- _Your objective_: Please pick out and copy every line in the items below that contains the string "plugin". Case counts.

+-------+

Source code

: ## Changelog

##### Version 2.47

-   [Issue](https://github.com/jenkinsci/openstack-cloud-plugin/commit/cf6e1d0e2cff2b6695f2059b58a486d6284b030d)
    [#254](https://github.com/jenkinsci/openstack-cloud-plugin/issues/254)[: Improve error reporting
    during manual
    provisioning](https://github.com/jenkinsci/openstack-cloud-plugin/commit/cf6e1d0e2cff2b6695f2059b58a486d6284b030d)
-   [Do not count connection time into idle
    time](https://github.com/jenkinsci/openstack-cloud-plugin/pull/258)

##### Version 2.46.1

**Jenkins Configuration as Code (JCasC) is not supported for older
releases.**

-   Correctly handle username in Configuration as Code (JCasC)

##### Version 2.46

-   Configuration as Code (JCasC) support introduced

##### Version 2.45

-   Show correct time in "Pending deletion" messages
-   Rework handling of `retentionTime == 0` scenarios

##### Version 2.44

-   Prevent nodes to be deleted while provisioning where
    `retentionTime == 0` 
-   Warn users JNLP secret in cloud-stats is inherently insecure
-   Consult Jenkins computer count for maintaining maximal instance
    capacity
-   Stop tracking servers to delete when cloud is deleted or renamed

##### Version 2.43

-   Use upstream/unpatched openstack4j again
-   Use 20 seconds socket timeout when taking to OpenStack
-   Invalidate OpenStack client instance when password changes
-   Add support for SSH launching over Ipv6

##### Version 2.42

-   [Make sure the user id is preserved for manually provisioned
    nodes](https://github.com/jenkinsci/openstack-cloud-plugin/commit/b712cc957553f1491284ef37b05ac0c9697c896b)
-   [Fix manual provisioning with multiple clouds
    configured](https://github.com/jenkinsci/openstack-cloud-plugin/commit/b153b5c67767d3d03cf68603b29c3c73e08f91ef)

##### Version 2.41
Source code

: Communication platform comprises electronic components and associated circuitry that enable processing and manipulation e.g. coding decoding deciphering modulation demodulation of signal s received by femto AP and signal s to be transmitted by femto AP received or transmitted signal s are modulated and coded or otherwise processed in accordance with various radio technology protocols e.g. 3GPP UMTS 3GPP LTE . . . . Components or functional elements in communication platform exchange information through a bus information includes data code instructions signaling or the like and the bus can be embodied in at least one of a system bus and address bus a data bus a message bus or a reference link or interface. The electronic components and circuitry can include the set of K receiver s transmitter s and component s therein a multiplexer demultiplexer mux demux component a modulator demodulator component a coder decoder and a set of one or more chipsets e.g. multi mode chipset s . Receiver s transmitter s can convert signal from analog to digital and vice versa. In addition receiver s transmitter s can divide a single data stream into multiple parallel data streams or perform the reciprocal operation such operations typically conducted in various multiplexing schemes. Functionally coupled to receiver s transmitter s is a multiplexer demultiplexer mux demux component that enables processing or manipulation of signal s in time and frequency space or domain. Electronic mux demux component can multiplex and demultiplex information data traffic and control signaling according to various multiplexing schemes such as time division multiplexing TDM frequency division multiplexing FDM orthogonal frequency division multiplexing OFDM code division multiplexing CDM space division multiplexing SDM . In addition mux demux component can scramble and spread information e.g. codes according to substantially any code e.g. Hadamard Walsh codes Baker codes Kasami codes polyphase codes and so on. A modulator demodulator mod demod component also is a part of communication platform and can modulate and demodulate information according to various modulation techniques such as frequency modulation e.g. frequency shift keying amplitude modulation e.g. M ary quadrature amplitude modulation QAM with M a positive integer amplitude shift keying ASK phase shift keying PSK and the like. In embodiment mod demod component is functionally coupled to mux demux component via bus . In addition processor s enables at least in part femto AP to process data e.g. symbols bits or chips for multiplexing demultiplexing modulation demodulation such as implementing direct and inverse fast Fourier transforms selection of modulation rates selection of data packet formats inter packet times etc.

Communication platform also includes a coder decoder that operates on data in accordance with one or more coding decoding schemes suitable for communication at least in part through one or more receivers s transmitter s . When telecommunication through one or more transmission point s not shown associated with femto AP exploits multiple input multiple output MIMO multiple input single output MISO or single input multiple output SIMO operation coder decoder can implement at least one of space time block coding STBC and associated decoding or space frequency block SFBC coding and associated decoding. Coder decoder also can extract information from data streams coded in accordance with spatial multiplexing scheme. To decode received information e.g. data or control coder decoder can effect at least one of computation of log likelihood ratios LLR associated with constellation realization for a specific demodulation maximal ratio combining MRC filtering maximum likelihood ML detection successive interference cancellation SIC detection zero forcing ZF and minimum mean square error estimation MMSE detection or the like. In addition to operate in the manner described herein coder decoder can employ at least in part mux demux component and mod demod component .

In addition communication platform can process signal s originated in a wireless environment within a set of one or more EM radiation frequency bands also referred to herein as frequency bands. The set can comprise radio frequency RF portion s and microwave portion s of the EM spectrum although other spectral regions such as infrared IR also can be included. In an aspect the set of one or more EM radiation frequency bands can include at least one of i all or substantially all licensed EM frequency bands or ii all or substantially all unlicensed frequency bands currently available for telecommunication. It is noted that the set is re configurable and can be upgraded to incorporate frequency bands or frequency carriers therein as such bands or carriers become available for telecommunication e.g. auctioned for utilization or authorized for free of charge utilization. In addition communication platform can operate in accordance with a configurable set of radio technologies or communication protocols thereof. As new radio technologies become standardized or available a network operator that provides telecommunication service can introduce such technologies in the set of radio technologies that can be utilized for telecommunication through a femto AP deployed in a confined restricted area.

+-------+

- _Exercise result_:
-   [Issue](https://github.com/jenkinsci/openstack-cloud-plugin/commit/cf6e1d0e2cff2b6695f2059b58a486d6284b030d)
    [#254](https://github.com/jenkinsci/openstack-cloud-plugin/issues/254)[: Improve error reporting
    provisioning](https://github.com/jenkinsci/openstack-cloud-plugin/commit/cf6e1d0e2cff2b6695f2059b58a486d6284b030d)
    time](https://github.com/jenkinsci/openstack-cloud-plugin/pull/258)
    nodes](https://github.com/jenkinsci/openstack-cloud-plugin/commit/b712cc957553f1491284ef37b05ac0c9697c896b)
    configured](https://github.com/jenkinsci/openstack-cloud-plugin/commit/b153b5c67767d3d03cf68603b29c3c73e08f91ef)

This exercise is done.